With the close encounter, MPO’s MErcury Radiometer and Thermal infrared Imaging Spectrometer (MERTIS) could capture spectra of the Venus atmosphere while the planet completely filled its field of view. Such high resolution spectra of Venus have not been obtained since the Venera 15 mission in the early 1980s. A first look at the MERTIS data shows the expected band of carbon dioxide and hints of more spectral features. The detailed analysis revealing the thermal structure in the atmosphere and potentially sulphur dioxide abundance will take many weeks.
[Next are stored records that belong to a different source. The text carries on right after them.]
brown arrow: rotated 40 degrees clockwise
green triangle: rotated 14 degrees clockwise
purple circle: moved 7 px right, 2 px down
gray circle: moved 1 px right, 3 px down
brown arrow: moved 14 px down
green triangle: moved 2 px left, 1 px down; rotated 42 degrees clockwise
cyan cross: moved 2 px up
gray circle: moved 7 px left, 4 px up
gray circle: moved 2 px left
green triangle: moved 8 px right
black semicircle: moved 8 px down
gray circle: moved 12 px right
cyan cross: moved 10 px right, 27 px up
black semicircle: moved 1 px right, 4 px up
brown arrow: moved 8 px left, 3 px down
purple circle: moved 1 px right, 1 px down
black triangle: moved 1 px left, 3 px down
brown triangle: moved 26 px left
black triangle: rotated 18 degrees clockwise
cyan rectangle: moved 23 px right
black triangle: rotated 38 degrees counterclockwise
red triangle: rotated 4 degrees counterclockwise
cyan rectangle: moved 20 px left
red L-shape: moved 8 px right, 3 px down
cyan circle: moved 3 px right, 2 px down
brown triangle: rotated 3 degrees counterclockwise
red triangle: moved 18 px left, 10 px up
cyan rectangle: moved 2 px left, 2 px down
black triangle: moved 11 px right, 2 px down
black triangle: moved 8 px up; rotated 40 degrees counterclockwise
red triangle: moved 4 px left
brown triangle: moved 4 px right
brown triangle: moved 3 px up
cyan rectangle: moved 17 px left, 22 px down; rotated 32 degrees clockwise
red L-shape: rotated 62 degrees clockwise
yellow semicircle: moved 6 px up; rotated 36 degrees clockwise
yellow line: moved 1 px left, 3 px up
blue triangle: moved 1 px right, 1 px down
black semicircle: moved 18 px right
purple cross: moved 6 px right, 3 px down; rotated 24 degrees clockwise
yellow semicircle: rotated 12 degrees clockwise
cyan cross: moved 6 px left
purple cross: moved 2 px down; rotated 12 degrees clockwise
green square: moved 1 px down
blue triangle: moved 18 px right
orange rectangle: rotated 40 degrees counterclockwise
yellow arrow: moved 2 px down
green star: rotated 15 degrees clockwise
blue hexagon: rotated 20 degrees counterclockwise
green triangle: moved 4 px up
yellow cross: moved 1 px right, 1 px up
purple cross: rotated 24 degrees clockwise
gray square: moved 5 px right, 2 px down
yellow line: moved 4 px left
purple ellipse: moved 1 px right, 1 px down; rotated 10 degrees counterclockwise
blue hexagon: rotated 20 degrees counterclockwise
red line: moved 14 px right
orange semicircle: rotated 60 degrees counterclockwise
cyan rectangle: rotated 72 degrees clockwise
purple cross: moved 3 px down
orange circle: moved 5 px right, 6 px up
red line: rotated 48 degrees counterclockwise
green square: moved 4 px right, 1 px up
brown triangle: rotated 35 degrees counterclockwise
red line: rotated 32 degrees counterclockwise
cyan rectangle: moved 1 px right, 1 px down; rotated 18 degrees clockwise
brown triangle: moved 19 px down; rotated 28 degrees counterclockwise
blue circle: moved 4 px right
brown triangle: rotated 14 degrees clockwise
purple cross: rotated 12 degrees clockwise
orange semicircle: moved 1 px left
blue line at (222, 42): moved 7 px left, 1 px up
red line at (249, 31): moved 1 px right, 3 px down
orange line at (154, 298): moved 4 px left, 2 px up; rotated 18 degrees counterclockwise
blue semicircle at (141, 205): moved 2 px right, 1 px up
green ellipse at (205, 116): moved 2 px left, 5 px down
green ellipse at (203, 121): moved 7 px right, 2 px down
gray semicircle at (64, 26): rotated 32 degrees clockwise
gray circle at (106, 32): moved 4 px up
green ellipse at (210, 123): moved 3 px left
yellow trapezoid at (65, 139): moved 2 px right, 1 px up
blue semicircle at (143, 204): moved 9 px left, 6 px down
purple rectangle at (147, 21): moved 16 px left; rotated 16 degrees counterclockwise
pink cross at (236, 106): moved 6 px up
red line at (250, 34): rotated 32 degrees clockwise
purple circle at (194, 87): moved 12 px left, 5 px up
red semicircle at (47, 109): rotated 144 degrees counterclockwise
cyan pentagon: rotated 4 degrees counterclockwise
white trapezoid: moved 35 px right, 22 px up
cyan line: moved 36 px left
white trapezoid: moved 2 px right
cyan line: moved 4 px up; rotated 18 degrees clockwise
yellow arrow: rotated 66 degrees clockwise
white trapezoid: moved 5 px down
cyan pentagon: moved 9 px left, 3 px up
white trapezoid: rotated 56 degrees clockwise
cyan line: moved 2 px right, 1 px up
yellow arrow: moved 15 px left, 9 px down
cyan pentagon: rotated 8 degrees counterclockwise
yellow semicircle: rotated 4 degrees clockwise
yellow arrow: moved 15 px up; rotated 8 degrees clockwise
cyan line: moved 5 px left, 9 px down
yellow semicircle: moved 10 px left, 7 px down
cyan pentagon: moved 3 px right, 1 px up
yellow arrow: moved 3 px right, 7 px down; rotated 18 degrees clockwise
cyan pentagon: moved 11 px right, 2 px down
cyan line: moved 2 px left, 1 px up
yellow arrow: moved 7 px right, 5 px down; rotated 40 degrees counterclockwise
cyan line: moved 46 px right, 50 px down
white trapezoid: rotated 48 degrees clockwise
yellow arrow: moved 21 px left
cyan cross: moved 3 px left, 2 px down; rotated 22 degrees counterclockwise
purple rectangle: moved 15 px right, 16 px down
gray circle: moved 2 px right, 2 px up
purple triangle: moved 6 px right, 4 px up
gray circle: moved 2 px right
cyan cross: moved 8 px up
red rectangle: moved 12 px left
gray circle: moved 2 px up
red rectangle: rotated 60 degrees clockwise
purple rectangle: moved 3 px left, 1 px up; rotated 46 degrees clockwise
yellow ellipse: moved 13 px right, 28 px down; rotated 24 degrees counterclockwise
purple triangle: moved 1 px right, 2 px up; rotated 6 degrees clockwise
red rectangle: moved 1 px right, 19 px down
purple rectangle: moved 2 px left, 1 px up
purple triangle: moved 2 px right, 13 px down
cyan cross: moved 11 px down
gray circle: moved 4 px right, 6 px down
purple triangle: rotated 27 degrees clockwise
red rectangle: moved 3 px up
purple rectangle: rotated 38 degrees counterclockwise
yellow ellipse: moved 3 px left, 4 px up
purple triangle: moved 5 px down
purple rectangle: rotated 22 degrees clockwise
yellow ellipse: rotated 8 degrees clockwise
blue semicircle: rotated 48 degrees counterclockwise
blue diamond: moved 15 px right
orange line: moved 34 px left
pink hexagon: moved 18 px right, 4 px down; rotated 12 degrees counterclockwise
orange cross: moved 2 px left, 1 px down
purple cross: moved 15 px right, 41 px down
Apart from the scientific value of this data, it will also help to verify the instrument calibration in preparation for the first thermal infrared observations of Mercury by a spacecraft.
It was not possible to take high-resolution imagery of Venus with the science cameras onboard either mission, but both could use other instruments to capture black-and-white imagery.
Solar Orbiter’s SoloHI imager observed the nightside of Venus in the days before closest approach. SoloHI usually takes images of the solar wind – the stream of charged particles constantly released from the Sun – by capturing the light scattered by electrons in the wind. In the days leading up to the Venus flyby, the telescope caught the dramatic glare of the planet’s dayside. The footage (below) shows Venus moving across the field of view from the left, while the Sun is off camera to the upper right. The planet’s nightside, the part hidden from the Sun, appears as a dark semicircle surrounded by a bright crescent of light.
BepiColombo’s three monitoring cameras captured a series of black-and-white snapshots, starting from the approach over the nightside, through closest approach and in the days after as the planet faded from view. The full set of images from the flyby is available in the Planetary Science Archive.
Where to next?
Solar Orbiter and BepiColombo both have one more flyby this year.
During the night of 1-2 October BepiColombo will see its destination for the first time, making its first of six flybys of Mercury at a distance of just 200 km distance. The two planetary orbiters will be delivered into Mercury orbit in late 2025, tasked with studying all aspects of this mysterious inner planet from its core to surface processes, magnetic field, and exosphere, to better understand the origin and evolution of a planet close to its parent star.
On November 27, Solar Orbiter will make a final flyby of Earth at 460 km, kicking off the start of its main mission. It will continue to make regular flybys of Venus to progressively increase its orbit inclination to best observe the Sun’s uncharted polar regions, which is key to understanding the Sun’s 11 year activity cycle.